What are the advantages of L (+) -Lactic Acid Buffered over other similar products?
Compared with other similar products, L (+) -lactic acid buffered does have many extraordinary things.
One of them is its good biocompatibility. Gain L (+) -lactic acid is a natural product of human metabolism. When used in experiments or applications involving biological systems, this buffer seems to be a natural fit, rarely triggers rejection reactions, and seems to be integrated with biological systems and coexist harmoniously. For example, in the field of cell culture, other similar products may interfere with cell growth and metabolism due to differences in ingredients and the original environment of cells, while L (+) -lactic acid buffered is like a warm rain and dew, providing a suitable acid-base environment for cells, helping cells to thrive and maintain their normal physiological functions and metabolic activities.
Second, its buffering performance is excellent. L (+) -lactic acid buffered is within a specific pH range, like a strong dam, which can effectively resist the impact of external acid and alkali substances on the pH value, making the pH value of the system as stable as a rock. Compared with other products, its buffer capacity is larger and the buffer range is more accurate. Like a skilled helmsman, it can also firmly control the pH value in the established route in the complex acid-base storm. For example, in some chemical reactions that require strict pH value, other products may have insufficient buffering capacity, resulting in fluctuations in the reaction environment, affecting the reaction process and product quality, while L (+) -lactic acid buffered can always maintain a stable pH environment, ensuring a smooth and efficient reaction.
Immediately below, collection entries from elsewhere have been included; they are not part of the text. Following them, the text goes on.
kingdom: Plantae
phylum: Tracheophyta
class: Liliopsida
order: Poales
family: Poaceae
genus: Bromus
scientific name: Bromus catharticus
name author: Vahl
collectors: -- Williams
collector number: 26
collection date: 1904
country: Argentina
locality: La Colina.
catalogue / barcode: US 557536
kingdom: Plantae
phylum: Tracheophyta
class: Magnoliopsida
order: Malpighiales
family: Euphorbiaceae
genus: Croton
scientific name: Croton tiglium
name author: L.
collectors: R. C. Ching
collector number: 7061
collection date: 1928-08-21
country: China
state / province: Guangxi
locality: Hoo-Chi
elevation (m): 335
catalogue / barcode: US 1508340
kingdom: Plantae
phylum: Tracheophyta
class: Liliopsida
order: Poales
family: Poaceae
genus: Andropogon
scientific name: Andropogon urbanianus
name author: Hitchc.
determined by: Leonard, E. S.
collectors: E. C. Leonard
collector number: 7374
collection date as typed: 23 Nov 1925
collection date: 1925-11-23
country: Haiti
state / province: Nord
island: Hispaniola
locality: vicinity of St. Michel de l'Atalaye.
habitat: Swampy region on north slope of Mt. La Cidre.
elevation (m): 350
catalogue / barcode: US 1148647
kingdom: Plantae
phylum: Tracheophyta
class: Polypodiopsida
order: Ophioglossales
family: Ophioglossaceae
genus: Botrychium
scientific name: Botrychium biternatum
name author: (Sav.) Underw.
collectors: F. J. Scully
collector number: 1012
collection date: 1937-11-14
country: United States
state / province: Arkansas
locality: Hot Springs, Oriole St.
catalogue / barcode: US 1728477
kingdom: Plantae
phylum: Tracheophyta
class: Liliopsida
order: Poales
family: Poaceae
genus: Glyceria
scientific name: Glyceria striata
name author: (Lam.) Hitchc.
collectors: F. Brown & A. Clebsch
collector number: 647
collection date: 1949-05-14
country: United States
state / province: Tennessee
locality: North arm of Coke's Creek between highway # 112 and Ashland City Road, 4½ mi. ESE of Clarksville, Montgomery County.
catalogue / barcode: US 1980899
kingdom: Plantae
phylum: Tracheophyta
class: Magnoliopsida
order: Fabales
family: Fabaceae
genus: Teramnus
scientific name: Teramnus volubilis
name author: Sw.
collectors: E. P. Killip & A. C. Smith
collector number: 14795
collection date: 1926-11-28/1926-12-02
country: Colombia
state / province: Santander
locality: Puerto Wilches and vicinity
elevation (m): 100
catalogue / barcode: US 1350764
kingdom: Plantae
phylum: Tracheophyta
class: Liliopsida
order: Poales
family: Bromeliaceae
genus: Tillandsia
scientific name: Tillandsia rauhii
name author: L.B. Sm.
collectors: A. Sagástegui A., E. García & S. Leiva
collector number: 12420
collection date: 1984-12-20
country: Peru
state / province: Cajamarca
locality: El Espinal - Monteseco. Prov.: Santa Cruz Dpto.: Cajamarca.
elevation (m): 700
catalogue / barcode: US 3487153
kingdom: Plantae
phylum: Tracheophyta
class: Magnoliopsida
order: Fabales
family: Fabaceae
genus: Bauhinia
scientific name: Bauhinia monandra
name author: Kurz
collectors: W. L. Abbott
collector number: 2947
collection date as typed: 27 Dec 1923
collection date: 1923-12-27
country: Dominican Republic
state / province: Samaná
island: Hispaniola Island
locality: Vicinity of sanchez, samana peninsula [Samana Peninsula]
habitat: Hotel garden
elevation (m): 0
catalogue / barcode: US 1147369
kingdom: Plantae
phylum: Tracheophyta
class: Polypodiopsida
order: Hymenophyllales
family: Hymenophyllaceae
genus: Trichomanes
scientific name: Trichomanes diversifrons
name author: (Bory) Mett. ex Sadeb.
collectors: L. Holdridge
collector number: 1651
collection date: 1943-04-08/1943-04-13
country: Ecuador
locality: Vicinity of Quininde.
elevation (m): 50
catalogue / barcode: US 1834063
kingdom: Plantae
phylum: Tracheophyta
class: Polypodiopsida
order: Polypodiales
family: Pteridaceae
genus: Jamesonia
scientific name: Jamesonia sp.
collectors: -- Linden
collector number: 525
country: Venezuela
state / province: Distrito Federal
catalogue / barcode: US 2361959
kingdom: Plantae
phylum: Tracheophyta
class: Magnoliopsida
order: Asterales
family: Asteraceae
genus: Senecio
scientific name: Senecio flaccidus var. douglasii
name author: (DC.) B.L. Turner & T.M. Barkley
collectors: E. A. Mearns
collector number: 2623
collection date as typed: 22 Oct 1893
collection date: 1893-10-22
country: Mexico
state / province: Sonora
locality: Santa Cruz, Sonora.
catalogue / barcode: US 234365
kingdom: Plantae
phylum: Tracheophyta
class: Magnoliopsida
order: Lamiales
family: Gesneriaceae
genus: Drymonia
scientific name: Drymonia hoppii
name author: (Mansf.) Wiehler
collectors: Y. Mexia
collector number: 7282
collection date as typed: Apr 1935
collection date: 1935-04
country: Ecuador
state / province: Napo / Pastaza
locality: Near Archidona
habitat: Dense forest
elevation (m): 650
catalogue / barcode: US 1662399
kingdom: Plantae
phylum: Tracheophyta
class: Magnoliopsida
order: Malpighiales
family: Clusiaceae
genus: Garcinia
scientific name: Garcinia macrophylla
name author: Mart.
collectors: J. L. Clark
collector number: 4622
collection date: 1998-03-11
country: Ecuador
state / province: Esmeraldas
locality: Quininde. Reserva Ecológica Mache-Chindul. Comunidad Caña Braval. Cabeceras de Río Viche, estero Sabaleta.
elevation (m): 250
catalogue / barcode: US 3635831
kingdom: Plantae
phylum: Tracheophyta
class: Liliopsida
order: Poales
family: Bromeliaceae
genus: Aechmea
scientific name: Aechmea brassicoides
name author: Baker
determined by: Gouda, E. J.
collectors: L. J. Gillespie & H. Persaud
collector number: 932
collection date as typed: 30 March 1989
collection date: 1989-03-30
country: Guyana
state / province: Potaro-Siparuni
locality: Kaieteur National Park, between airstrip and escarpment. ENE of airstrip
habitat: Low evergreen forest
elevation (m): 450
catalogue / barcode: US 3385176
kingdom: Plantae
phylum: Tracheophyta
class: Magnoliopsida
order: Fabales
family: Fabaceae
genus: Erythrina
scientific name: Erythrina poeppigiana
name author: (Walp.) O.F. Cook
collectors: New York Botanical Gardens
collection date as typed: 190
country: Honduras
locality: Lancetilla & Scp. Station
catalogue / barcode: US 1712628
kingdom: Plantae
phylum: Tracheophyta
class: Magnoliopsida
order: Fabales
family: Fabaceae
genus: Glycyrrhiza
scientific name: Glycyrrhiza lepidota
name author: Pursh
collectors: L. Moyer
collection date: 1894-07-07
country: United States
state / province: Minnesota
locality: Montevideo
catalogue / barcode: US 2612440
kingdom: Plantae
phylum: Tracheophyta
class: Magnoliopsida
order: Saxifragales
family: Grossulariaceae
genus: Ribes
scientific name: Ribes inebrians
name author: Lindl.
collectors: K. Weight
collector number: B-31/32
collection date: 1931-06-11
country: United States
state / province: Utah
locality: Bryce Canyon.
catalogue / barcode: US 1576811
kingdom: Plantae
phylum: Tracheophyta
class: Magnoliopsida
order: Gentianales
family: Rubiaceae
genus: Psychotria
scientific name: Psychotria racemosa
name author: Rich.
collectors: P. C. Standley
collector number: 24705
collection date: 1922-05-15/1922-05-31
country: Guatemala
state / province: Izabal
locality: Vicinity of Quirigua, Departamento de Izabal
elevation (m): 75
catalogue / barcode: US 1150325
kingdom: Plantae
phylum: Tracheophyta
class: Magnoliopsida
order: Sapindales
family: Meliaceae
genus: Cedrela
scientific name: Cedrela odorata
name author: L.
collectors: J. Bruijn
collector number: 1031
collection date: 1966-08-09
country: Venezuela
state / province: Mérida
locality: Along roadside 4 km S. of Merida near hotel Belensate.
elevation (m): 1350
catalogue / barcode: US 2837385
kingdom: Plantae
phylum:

Third, the environmental protection properties are outstanding. In today's era of increasing environmental protection, L (+) -lactic acid buffered is unique due to its biodegradable characteristics. After use, it can be gradually decomposed in the natural environment and integrated into the ecological cycle like fallen leaves, unlike other products, or it is difficult to degrade and cause damage to the environment. For example, in the waste treatment of industrial production, L (+) -lactic acid buffered can greatly reduce the environmental burden, conform to the trend of green development, and contribute to sustainable development.